Doctors are taught to talk to ask patients about sensitive topics. We practice asking our patients about their sex lives. We ask patients to share if they are feeling suicidal. We frequently talk about the colour and consistency of bowel movements.
It’s time for us to also start talking to patients about changing their exercise habits.
There is evidence that exercise has a role in therapy for over 20 chronic diseases, including depression, multiple sclerosis, and hypertension. And brief advice in primary care seems to be effective in increasing how much people exercise.
Yet physicians rarely counsel their patients about exercise. In 2015, the Canadian Medical Association encouraged physicians to rectify this and prescribe exercise to patients. At the same time, the report recognized that medical students and residents reported insufficient competency in this area upon graduation.
Time and competency are some of the top cited reasons why physicians do not counsel patients on exercise. Jane Thornton, an MD and advocate of exercise as medicine, pushed to resolve this through better training for medical students, and attendees at the 2016 annual CMA meeting subsequently passed a motion to support physical activity counselling training in medical school.
This is a step in the right direction, but it still needs to be emphasized by schools as an important aspect of the physician-patient relationship. Exercise counselling and motivational interviewing need to be taught and prioritized in clinical environments, not just in lectures. This will provide students with expertise in how to broach this subject with patients, as well as reinforce the value that our policies and educators place on exercise advocacy.
I am the last cohort of an older curriculum at our school that doesn’t include diet and exercise as discrete lectures. However, some of my fellow students, who are currently being taught about the importance of exercise, seem resistant to the idea.

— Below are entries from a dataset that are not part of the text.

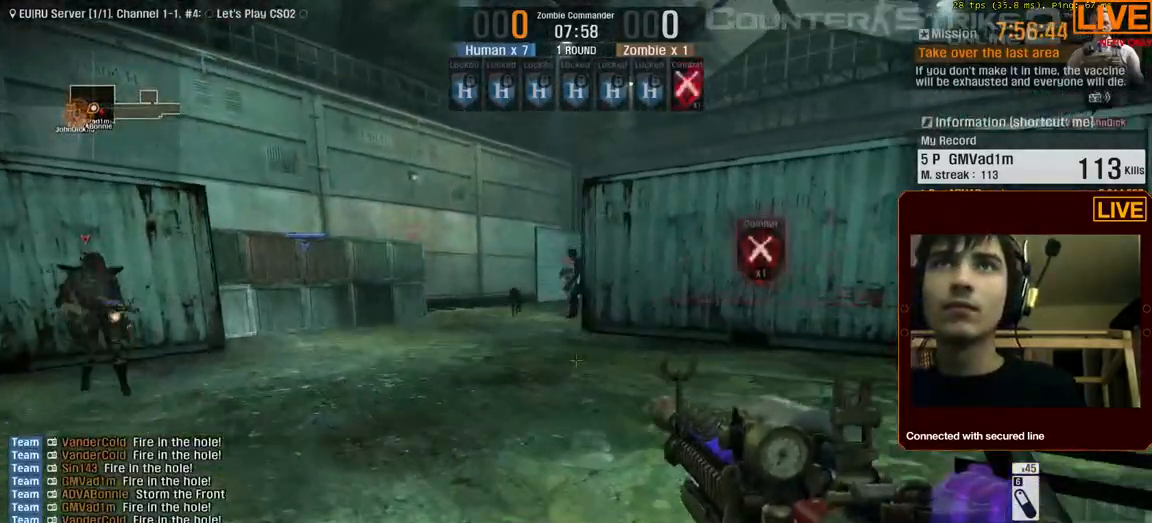
{"keys": ["w"], "events": [[300, "a", "up"]]}
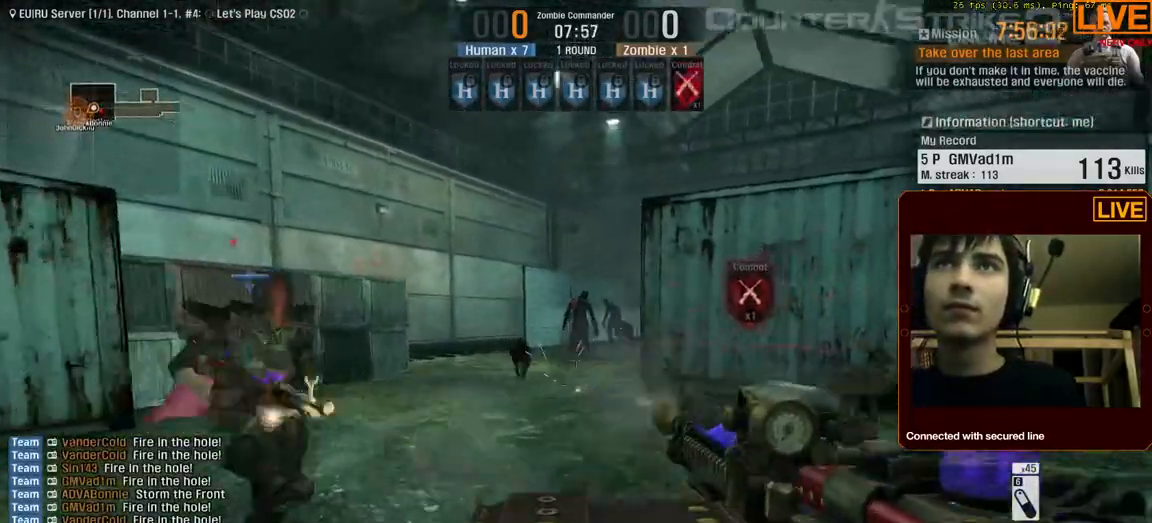
{"keys": ["w"], "events": []}
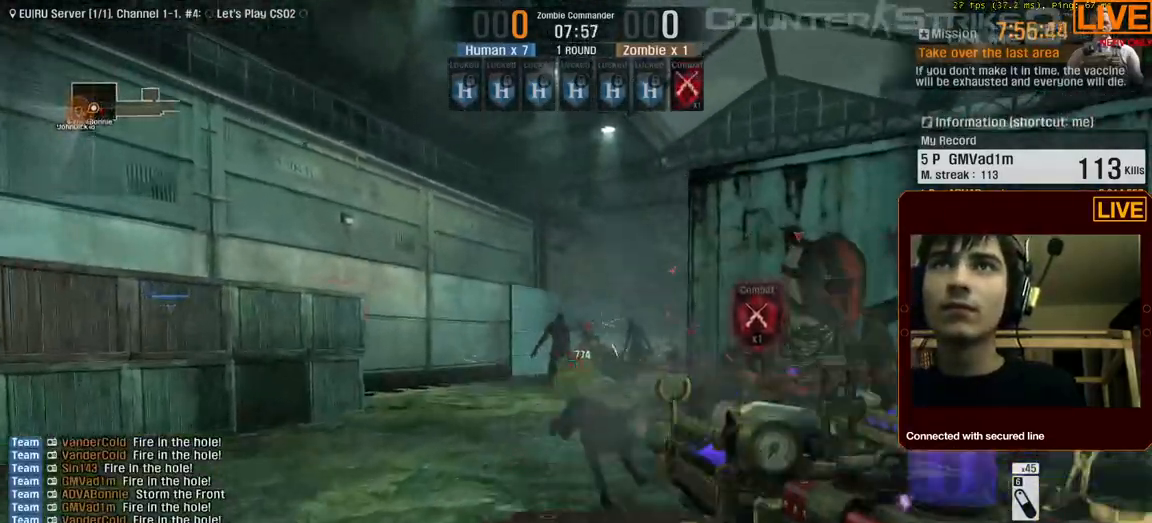
{"keys": ["a", "w"], "events": [[283, "a", "down"]]}
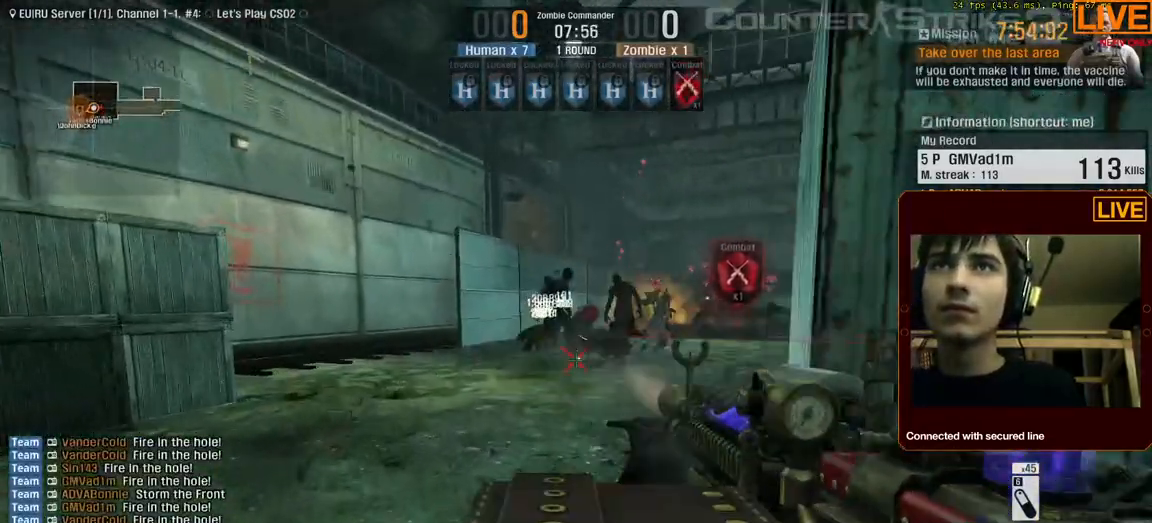
{"keys": ["w"], "events": [[433, "a", "up"]]}
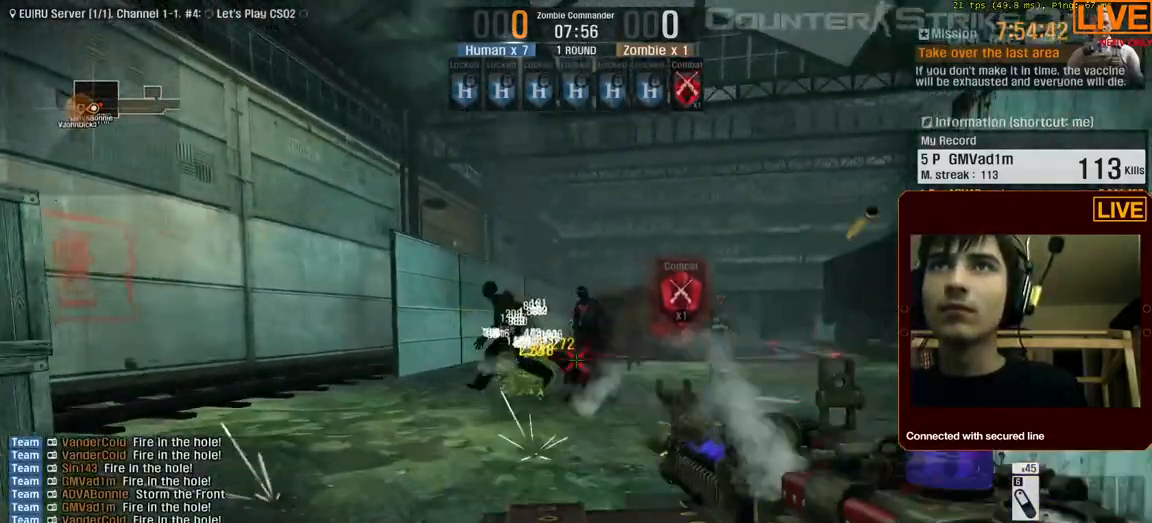
{"keys": ["d", "w"], "events": [[217, "d", "down"]]}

They expressed concern to me with the “wasted lecture time” on diet and exercise. They already knew exercise was beneficial, so why spend time on that?
I have empathy for these students. They’re stressed by the many demands of medical school. And I feel that they’re reflecting the broader values within health care. Our system prioritizes diagnosis and treatment. Family doctors in Ontario cannot bill for physical activity counselling – and should be able to.
We cover hospital bills and doctors’ appointments, but healthcare workers who specialize in diet and exercise – including kinesiologists, dietitians and personal trainers – are rarely covered by public health plans, except in specific circumstances or certain family health teams.
Barriers to communication also exist. Physicians are biased against overweight patients, for example, as physicians are more pessimistic about patient’s capabilities to lose weight than patients are about themselves. In these cases, physicians who believed patients were able to facilitate better conversations.
There is also a stigma that overweight or inactive physicians face. Evidence shows that doctors are less likely to advocate for exercise when they themselves are inactive. Additionally, physicians who are overweight or obese are less confident in addressing physical activity with patients. This is also reflected within medical students, and improving physical activity habits in medical students could theoretically increase rates of exercise counselling as physicians based on current trends. Finally, a systematic review confirmed that overweight physicians provided less generalized health advice than colleagues who were normal weight.
Because of this, the CMA recommended exercise initiatives within doctors and students to increase our own activity levels. However, equally as important is actually learning how to counsel our patients in clinical settings and discussing our own personal reservations about broaching this subject. Learning to talk the talk may help us walk the walk, and vice-versa.
We definitely need to learn how to prescribe exercise, but this will only be useful if we can overcome our internal barriers and health-care’s devaluation of preventative care. It’s time to get comfortable talking to patients about exercise.